TEXTO FORNECIDO
Ora! Adianto o meu pedido de desculpas pela exclamação. Mas, vão todos tomar no cú!

Dona Ivone
Estou bem longe de ser um xenófobo, ao contrário, sou ideologicamente internacionalista. Para mim um ser humano não deve ser considerado “diferente” só porque nasceu na outra margem de um rio, do outro lado de um morro ou de uma cerca que determina fronteiras entre países. Não tenho cacoetes chauvinistas e valorizo pouco os patriotismos. Mas, isto não muda o fato que a organização política das pessoas se dá em torno do conceito de nação e a maior parte das sociedades é identificada assim, ainda que grande parte das origens dos nacionalismos seja de natureza econômica, bem mais do que cultural.

É com esta visão que faço esses contrapontos. Eles não são desculpas para mazelas da nossa sociedade. Nada nos redime nem nos liberta da obrigação de nos transformar socialmente em algo melhor. Porém, tendo em vista a história de formação das sociedades, no que se refere a valores éticos e morais, a sociedade brasileira em nada fica a dever às demais, especialmente às ocidentais mais próximas.

Afirmo que qualquer um “não brasileiro” terá muito que aprender com a nossa jovem sociedade. Confusa e ainda em formação, que conta com pouco mais de duzentos anos, muito menos do que seria necessário para a consolidação de uma cultura no sentido antropológico do termo.

Estamos ainda moldando a nossa cara social, mas ela já mostra alguns aspectos interessantes. Ainda carregamos como uma ferida mal tratada, incurada, os vestígios da escravidão. Ressentimentos, preconceitos, valores e discriminações. Nunca soubemos tratá-los, nunca os enfrentamos.

Conteúdo transcrito das páginas:
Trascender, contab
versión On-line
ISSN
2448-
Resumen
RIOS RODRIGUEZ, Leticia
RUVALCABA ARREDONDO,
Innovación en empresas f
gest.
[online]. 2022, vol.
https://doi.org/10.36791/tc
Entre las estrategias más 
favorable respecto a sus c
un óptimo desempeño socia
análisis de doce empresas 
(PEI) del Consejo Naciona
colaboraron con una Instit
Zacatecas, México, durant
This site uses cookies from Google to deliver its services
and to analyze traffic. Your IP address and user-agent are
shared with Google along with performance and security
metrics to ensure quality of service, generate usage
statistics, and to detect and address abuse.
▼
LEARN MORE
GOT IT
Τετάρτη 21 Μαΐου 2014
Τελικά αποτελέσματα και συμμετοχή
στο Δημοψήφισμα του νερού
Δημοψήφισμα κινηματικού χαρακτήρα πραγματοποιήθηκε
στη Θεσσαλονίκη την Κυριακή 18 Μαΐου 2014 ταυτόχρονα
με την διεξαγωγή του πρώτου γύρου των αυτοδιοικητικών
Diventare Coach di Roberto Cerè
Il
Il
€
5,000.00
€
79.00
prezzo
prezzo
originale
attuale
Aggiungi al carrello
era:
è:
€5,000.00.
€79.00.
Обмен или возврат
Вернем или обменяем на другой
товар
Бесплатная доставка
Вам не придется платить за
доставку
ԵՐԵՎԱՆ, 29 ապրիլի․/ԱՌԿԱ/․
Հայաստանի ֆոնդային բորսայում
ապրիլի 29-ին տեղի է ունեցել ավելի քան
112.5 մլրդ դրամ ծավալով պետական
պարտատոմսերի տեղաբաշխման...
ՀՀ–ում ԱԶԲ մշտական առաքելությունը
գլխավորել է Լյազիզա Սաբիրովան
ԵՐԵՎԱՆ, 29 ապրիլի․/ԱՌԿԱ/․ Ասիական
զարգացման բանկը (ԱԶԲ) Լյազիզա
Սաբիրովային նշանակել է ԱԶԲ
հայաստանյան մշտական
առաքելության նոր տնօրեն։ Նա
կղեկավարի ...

VERIFIQUE SUA COMPREENSÃO
[A] Segundo o texto sobre a sociedade brasileira, há quanto tempo existe essa sociedade?
[B] Prossiga com o texto sobre a sociedade brasileira a partir do ponto em que ele termina.
As linhas não têm relação alguma com o texto fornecido.

CONJUNTO DE RESPOSTAS
[A] Há pouco mais de duzentos anos.

[B]
Contudo, cultivamos o mito da integração, e isso é bom. Trata-se de um mito, é verdade,  mas é um mito do bem porque expressa um bom desejo. E se nos empenharmos nesta luta, se fizermos disso um projeto, teremos grandes chances de chegar lá, conseguindo superar o preconceito de origem.

São incontáveis os exemplos de núcleos sociais brasileiros onde participam, sem constrangimentos, elementos de formações culturais e origens distintas, formando uma alternativa de composição tão diversa, variada e indiscriminada quanto as nossas típicas mesas de self-service.

Preconceitos? Temos muitos, mas via de regra não nos identificamos nem nos distinguimos por nossas origens, e como regra geral, entre nós, o outro sempre é bem recebido. De quantas outras sociedades podemos dizer o mesmo? Quantas se organizam com a premissa, mítica ou real, da aceitação do outro?

Somos vizinhos de 10 outros países, numa fronteira de cerca de 15.000 quilômetros sem acumular histórias de agressões e conflitos.  O próprio brasileiro terá dificuldade em avaliar a dimensão e a qualidade deste fato. Muitos nem sequer sabem, mas França e Alemanha que compartilham uma fronteira de cerca de 450 quilômetros, há menos de cento e cinquenta anos estavam engalfinhadas em guerras que produziram dezenas de milhares de mortos.

Nossa sociedade não é melhor nem pior do que as demais porque essa comparação não faz sentido. Ela existe apenas como mecanismo de dominação cultural e política como citei anteriormente. E o nosso papel como seres de uma comunidade internacional é identificar e aproveitar o melhor que cada um de nós conseguiu realizar.

Neste sentido, reafirmo que o cidadão europeu, americano ou de qualquer parte ao pisar no Brasil deveria fazê-lo respeitosamente. “Pisar nesse chão devagarinho” como ensinou a maravilhosa poetisa do samba, D. Yvone Lara.